With that, let’s assess the results:
Method | Mean | Error | StdDev | Allocated | --------------------------------------- |------------------:|------------------:|------------------:|----------:| UriCreateValidationBenchmark | 85.49 ns | 1.024 ns | 0.908 ns | 56 B | UriWellFormedStringValidationBenchmark | 195.51 ns | 3.702 ns | 3.281 ns | 136 B | RegexUrlValidationBenchmark | 20,660.69 ns | 401.489 ns | 763.874 ns | 23256 B | HttpClientValidationBenchmark | 487,029,002.56 ns | 16,963,239.617 ns | 43,787,538.241 ns | 67560 B |
From our results, we learn that the Uri.TryCreate()
method happens to be the fastest method for URL validation, making it ideal for quick and efficient validation of basic URLs. Next comes the Uri.IsWellFormedString()
method, which runs around 2.5 times slower. Regex validation comes in 3rd place and, surprisingly, takes significantly more time. Finally, validation using HTTP calls is shown to be the slowest due to the network communication.
Best Practices for URL Validation and Comparison Between Different Methods
Adhering to best practices for URL validation in .NET involves combining multiple validation methods, such as Regex
patterns and the Uri
class, to create a robust validation strategy. It’s essential to balance strict validation and practical flexibility based on our application’s needs.
For basic validation needs where accuracy and reliability are needed, Uri.TryCreate()
is a suitable choice. It provides comprehensive parsing and validation capabilities. Also, when we want quick and lightweight validation, especially in scenarios where performance is crucial, Uri.IsWellFormedUriString()
can be sufficient.
If we need detailed control over the validation pattern or have specific requirements not covered by built-in methods, then regular expression offers us the most flexibility. However, they require careful crafting and testing.
Lastly, making HTTP calls for URL validation is appropriate when the URL’s availability and content are critical.
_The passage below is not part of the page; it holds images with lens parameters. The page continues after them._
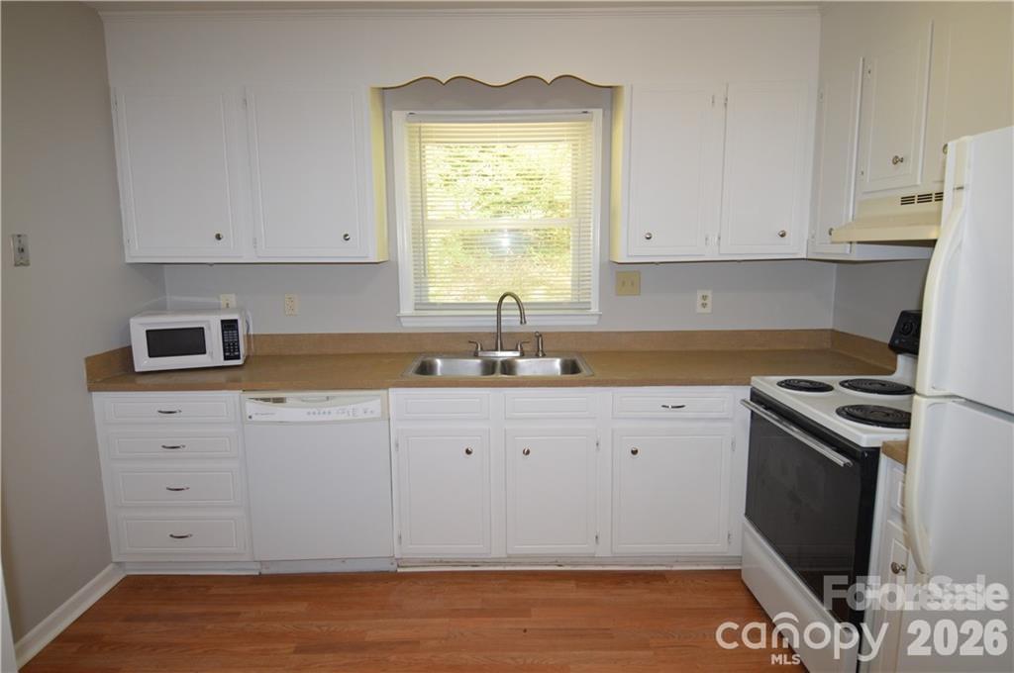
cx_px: 507
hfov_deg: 81.3
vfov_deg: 59.4
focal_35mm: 21
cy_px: 336
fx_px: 591
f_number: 4
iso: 560
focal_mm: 14
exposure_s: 1/60
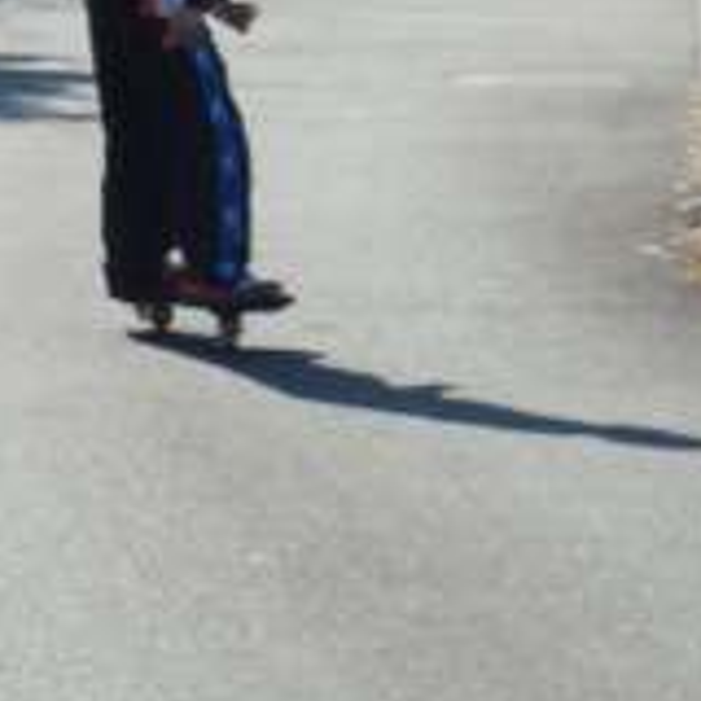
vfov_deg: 5.6
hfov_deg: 5.6
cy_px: 245
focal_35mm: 314
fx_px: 7194
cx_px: 443
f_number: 4.4
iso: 125
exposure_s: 1/500
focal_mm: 12.6
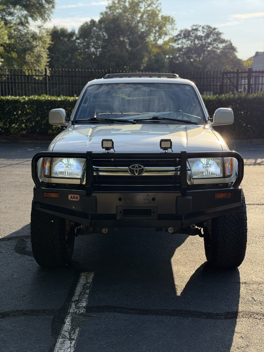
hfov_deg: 30.3
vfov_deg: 39.7
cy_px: 176
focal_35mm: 48
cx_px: 132
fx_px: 488
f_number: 1.78
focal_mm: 6.76
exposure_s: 1/1931
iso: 64
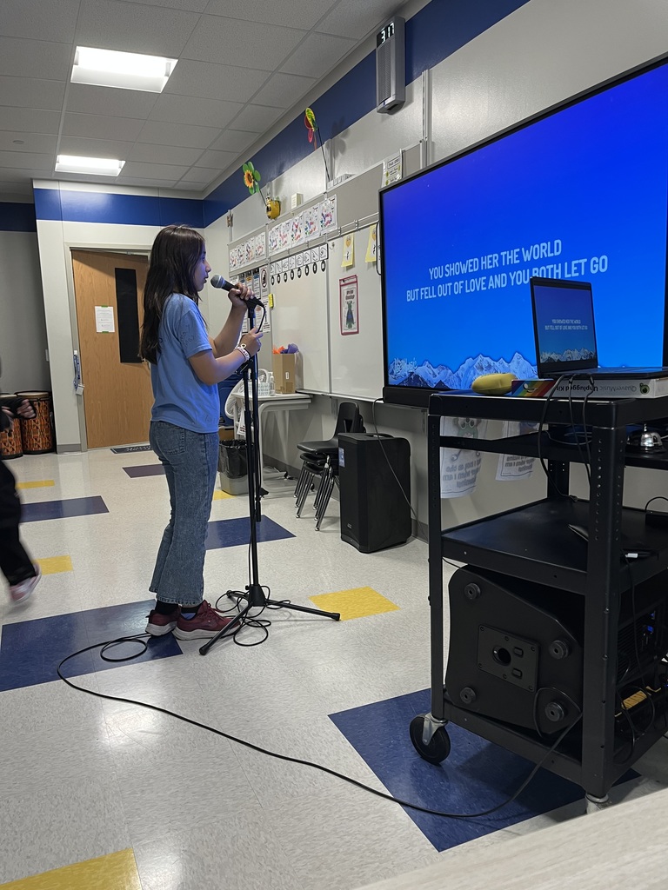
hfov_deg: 53.1
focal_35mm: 26
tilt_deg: -8.4
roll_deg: +1.5
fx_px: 669
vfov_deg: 67.3
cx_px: 334
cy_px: 445
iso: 100
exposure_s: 1/60
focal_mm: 5.1
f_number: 1.6
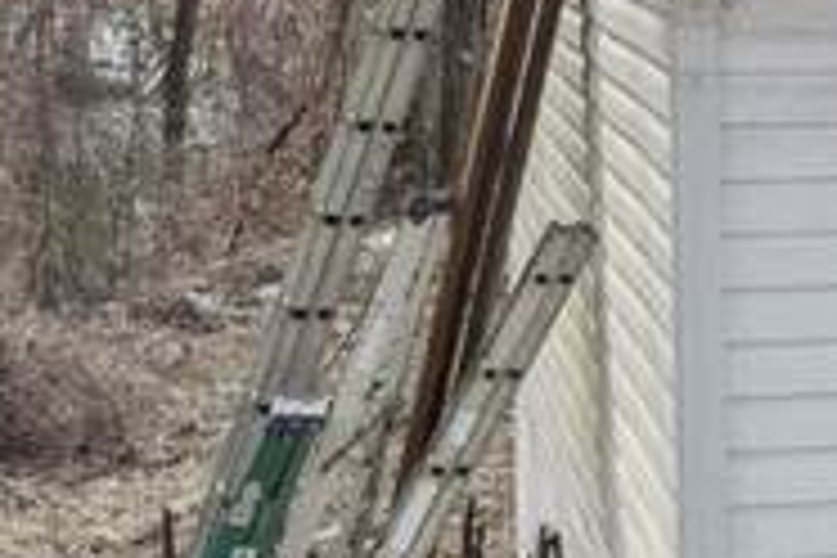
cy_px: 122
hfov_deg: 10.1
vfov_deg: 9.1
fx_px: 3510
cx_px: 2484
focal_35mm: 151
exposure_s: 1/320
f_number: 2.8
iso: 100
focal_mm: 8.4
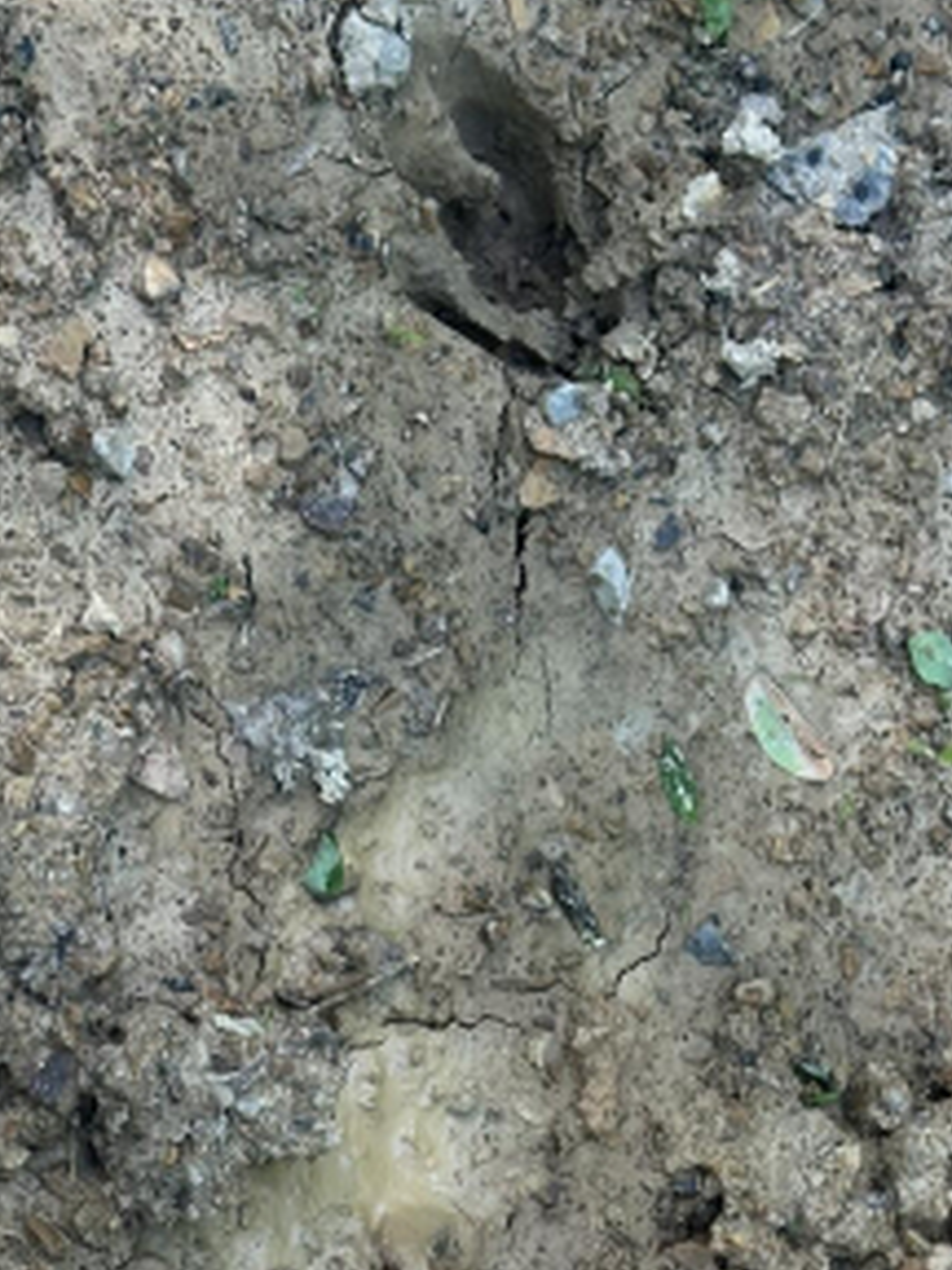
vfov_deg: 17.2
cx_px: 529
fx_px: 4070
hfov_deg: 13.3
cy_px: 1334
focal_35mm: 111
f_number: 1.78
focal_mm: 6.86
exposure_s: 1/393
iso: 64
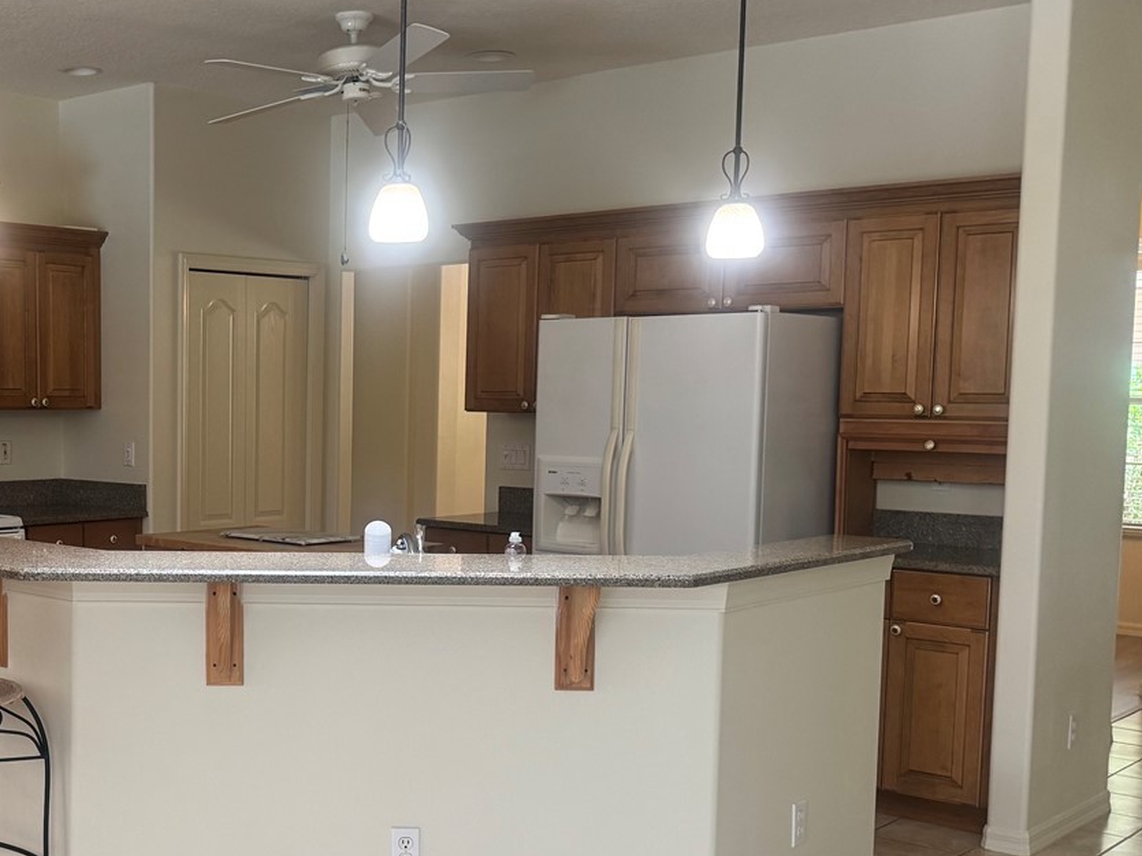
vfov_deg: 31.4
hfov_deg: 39.4
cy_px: 520
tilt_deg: -3.1
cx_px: 209
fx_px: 1517
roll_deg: -0.1
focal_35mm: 46
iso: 160
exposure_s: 1/120
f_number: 1.78
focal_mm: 6.76
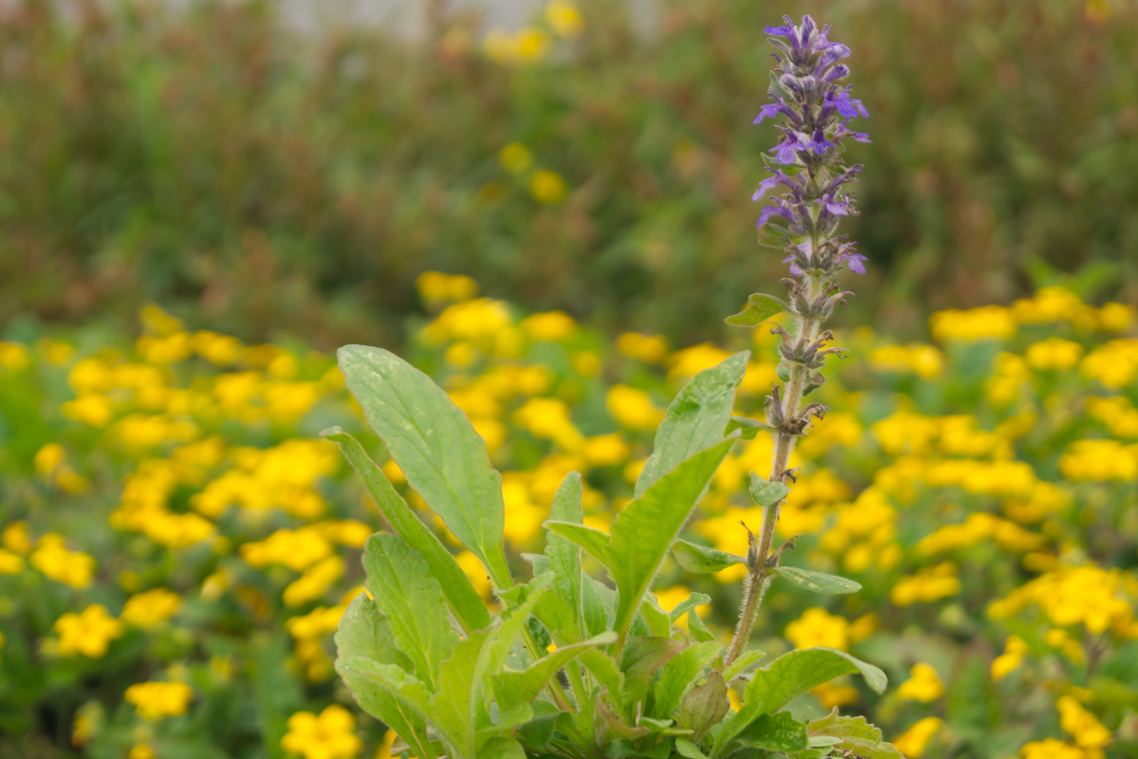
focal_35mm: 82
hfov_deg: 24.6
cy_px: 380
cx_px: 569
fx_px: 2608
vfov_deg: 16.6
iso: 100
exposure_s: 1/125
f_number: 5.6
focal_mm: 55
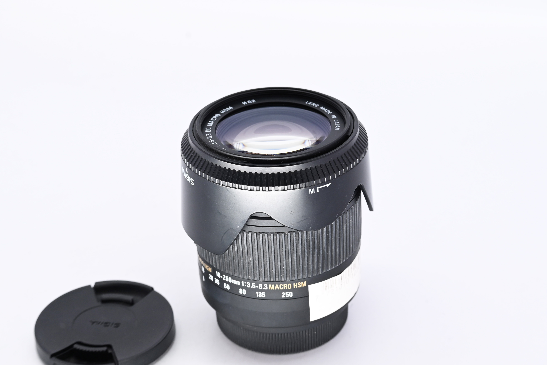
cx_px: 274
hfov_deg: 27.0
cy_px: 182
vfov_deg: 18.2
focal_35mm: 75
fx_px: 1139
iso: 500
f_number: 9
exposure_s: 1/125
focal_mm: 50
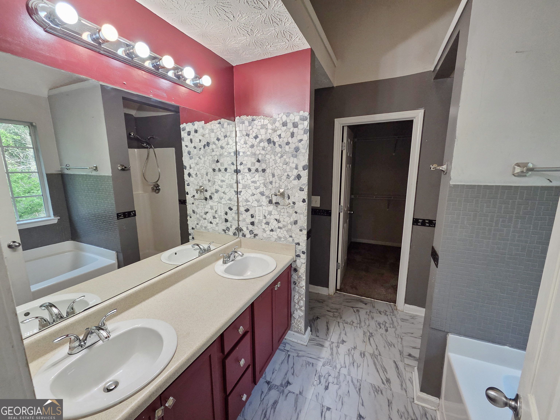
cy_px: 210
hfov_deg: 106.2
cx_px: 280
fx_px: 210
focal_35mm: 13
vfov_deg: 89.9
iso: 200
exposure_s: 1/120
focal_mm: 2.2
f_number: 2.2
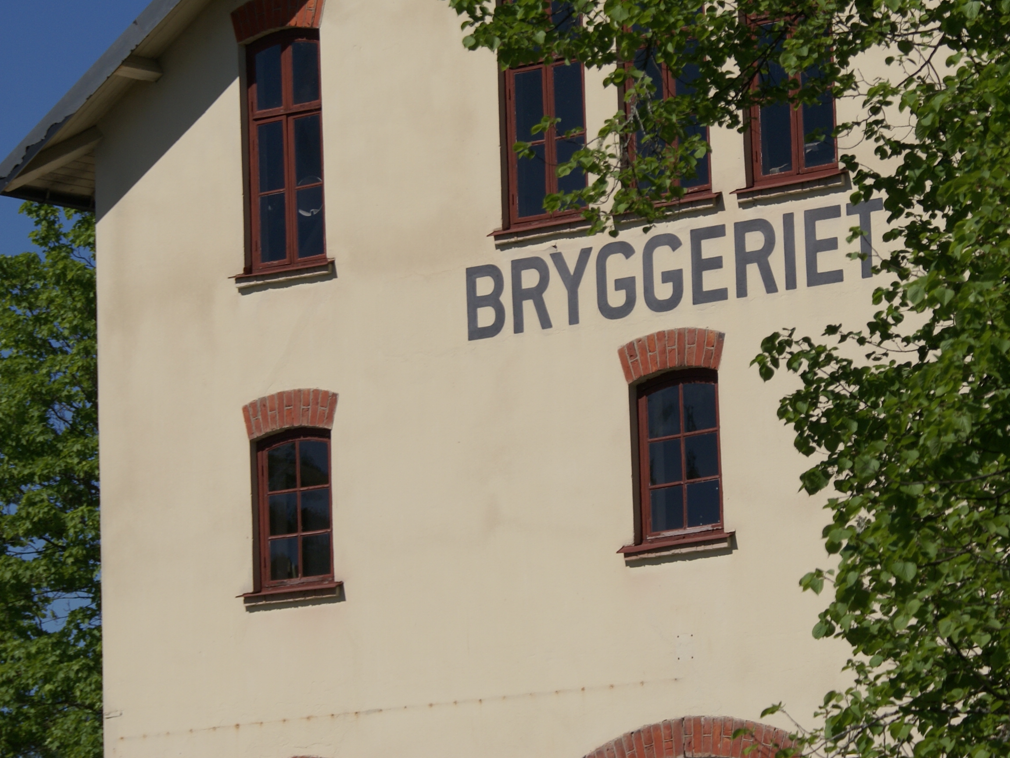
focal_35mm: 170
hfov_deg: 11.6
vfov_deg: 8.7
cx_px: 758
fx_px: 4961
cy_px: 196
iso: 100
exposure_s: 1/800
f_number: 7.1
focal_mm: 70
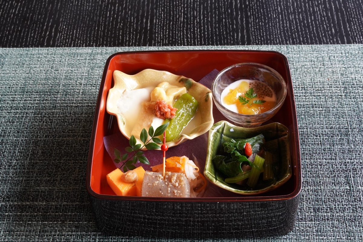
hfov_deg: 32.6
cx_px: 182
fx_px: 620
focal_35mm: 62
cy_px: 121
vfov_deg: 22.1
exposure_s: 1/25
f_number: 16
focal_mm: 41
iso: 800
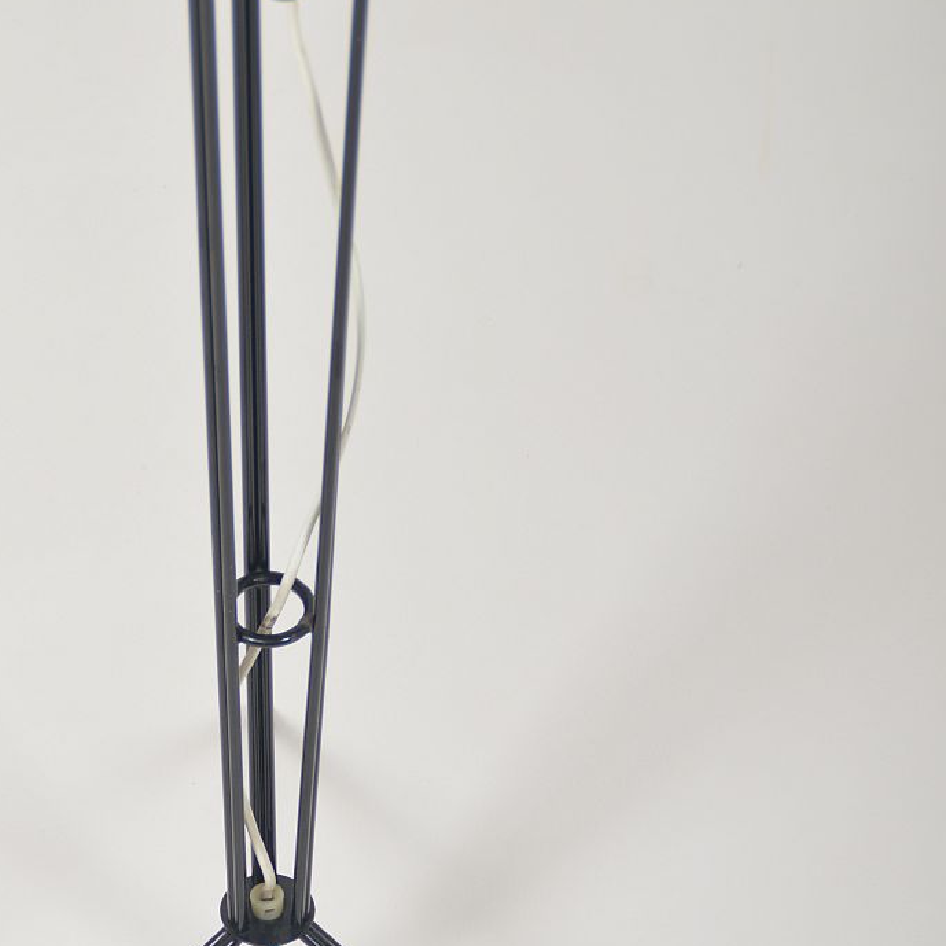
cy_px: 909
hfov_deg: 9.2
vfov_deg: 9.2
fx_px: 5844
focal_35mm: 189
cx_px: 303
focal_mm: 68
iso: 100
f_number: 7.1
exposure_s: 1/160
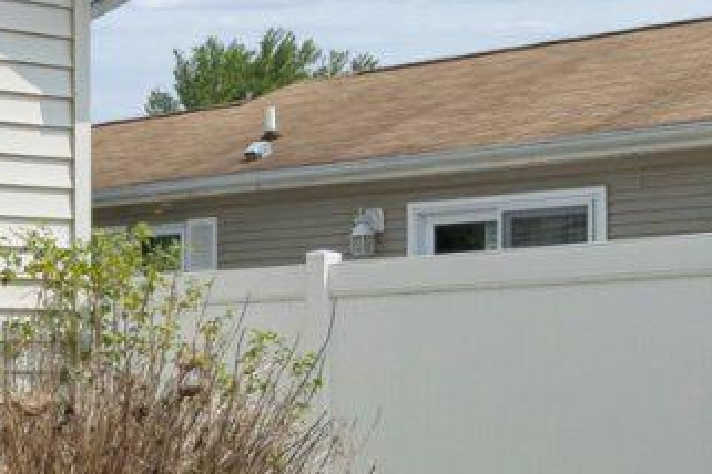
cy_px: 444
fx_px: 2080
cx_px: -58
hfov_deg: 18.7
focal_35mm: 105
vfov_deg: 12.9
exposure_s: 1/400
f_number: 8
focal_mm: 11
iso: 100
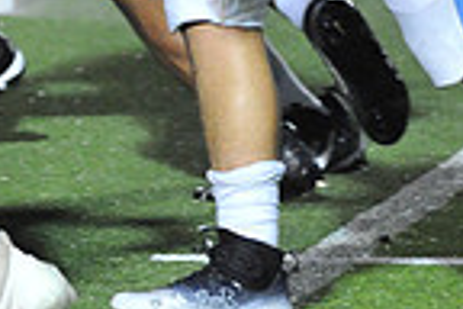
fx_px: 10854
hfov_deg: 2.4
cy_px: -241
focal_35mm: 844
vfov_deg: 1.6
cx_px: -463
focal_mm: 210
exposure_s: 1/200
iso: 6400
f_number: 5.6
Nonetheless, we should use them carefully due to their resource-intensive nature.
Conclusion
In this article, we’ve explored diverse and effective methods for validating URLs in C#. By utilizing Regex patterns, the built-in URI class, and even real-time checks with HTTP requests, we now have a toolbox of techniques to ensure the accuracy and security of URLs in our applications.
Remember, choosing the right method depends on our specific requirements, and combining them allows us to create a robust URL validation strategy tailored to our projects’ needs.